To me, dating sims since Tokimeki are about a way to see high school life through the relationships formed in that period (romantic ones, yes, but isn't love important, even more so in those teen years?). It's interesting to see how Amagami reflects about that period in contrast to Tokimeki philosophy.

Though it would be easy to point out that Tokimeki is a strategy based game while Amagami gets rid of any numbers to focus on character events, it says very little to compare this premise. Comparing the results of the approach, however, reveals opposite views on the same topic.

Tokimeki view is interested in taking the whole 3 years of high school period and making most of the routine days as a build up transition toward the "greatest hits", special events where to make sure to leave a mark through exaggeration. This exaggeration with some fantasy touches can even be seen in the girls' designs, where you could even differentiate them by their hair color, which clashes with Amagami’s more down to earth black haired ones (brown at most). Amagami prefers to select a small period of the high school life, the last 6 weeks before exams and graduation take away any socialization possibility, and to put every single day under a magnifying glass. Every day is divided between the four class breaks in which the decision is not what aspect to improve or what club to join, but in what event to witness, or in similar terms, who to spend time with.
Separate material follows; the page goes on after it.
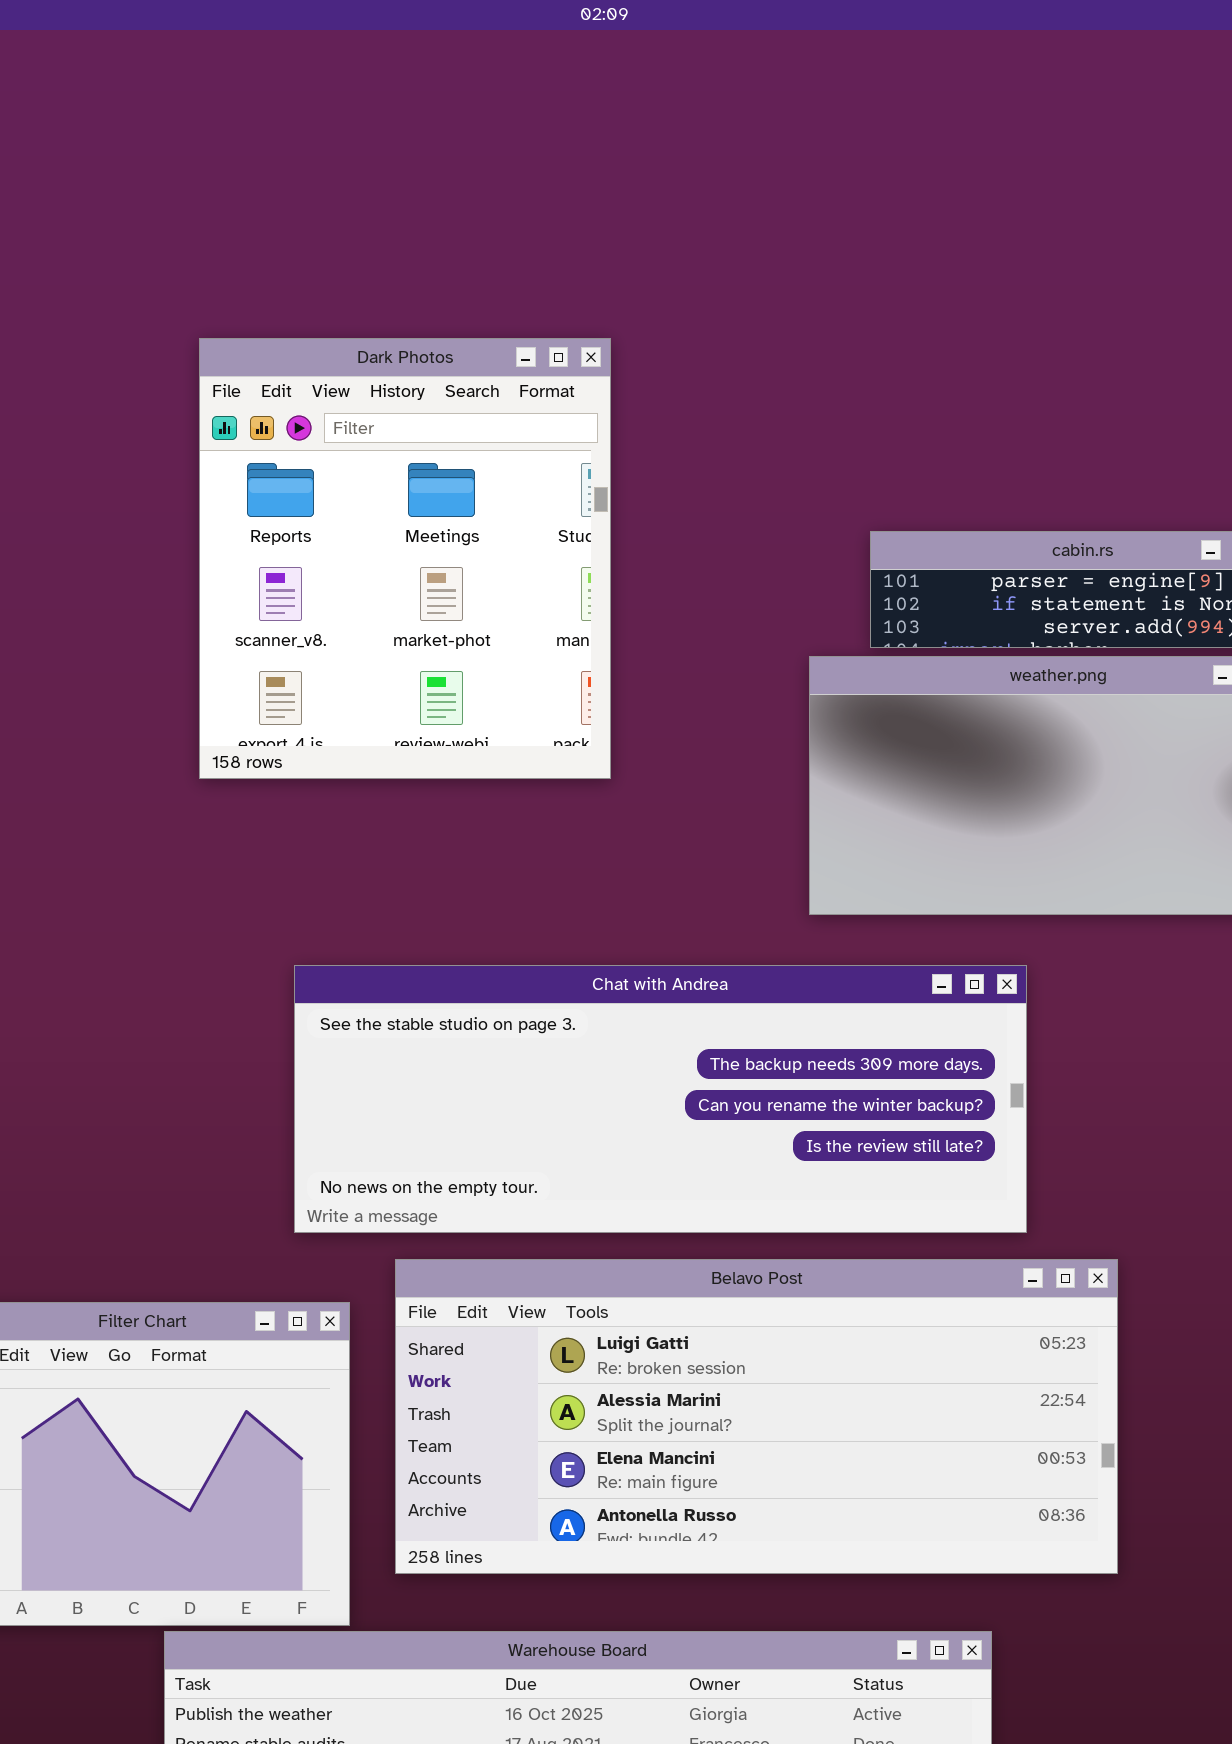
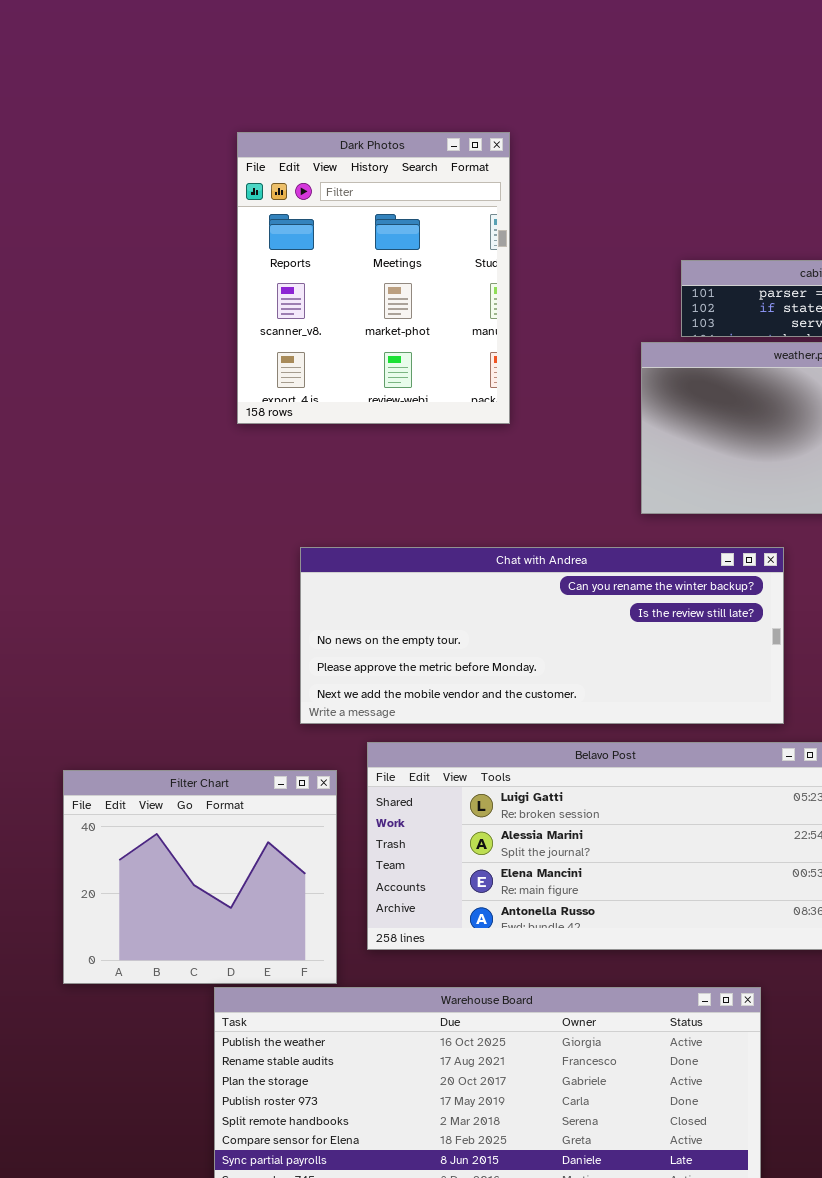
Chat with Andrea: [294,965,1027,1233] -> [300,547,784,724], scrolled down 2 rows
These events have two particularities. First, contrasting with the big hits of Tokimeki that usually happen outside of school or in special school events, the vast majority of Amagami scenes are presented within a normal routine context within the school. Not a great number of big events will happen in just six weeks, and even the most exceptional cases are treated with relative calmness. While in Tokimeki the school is then just a transitory tool to get somewhere else, via clubs or meeting other people casually, the school in Amagami is thought out as a net (or a grid in the literal game terms) to form and develop relationships. Amagami thinks that the school is where the magic really happened, not around it. That the memories slowly forged day by day. This is evidenced by the planning stage background, the room that was the headquarters of Tokimeki is just the place to recall the day in Amagami, a school background will be present when making the event decisions.

Secondly, by focusing on spending time during breaks and visually (and mechanically) representing those moments through a grid, a series of consequences can be seen. The grid ends up becoming a sort of mental map of memories, or better said, memories of opportunities. It’s easy to navigate the map by the end of the game and see who you decided to spend more time with. It's not only what you actually did, but the lost opportunities implicit in other dating sims here are made explicit. If some people had a lot of events completed, some others had just a few. If a new event being unlocked is important because it means new opportunities, closed events, be it by time limit or by exclusive choices, are just as, if not more, impactful. The mental map is not only defined by what was lived but by what was left behind because not even the most optimized run will see a 5% of the possibilities realized, and I'm giving a generous estimation. It paints a canvas where the memory is not a selection of highlights but a collage of seen and unseen events, the school as a more conceptual formational place through meetings rather than a concrete moments generator.

Likewise, those lost opportunities impact on the direct or indirect treatment of the main character and the girls. The girls who you spend the most time with will begin to rely on you whenever they are in conflict, while the ones you barely talked to can only be interacted through scenes where you hear some loose conversation about them or remember and wonder what they might be up to now, too late to form a bond. Again, there is a contrast between the confidence of who you kept close and the melancholy of seeing people you didn't even get to know well gaining distance.

At the end of Tokimeki one felt that everything happened too quickly, thanks to weeks passing in seconds and minor events lasting just a few lines of dialogue, questioning oneself if that unrepeatable formative time was really well spent. The transience of a life focused on getting a girlfriend will make you reflect if most of the time isn’t getting lost. Amagami reaches a similar conclusion, but by explicitly marking the lost roads and realizing that it was impossible to have it all. In this way, the desire to go back and repeat a fantasy until it gets fulfilled is substituted by a reality where, even if turning back, the same overbearing feeling would still persist. And that’s when the decisions taken casually gain a new weight. Seeing it like this, it's no mystery why 2009’s Amagami is set in the 90s.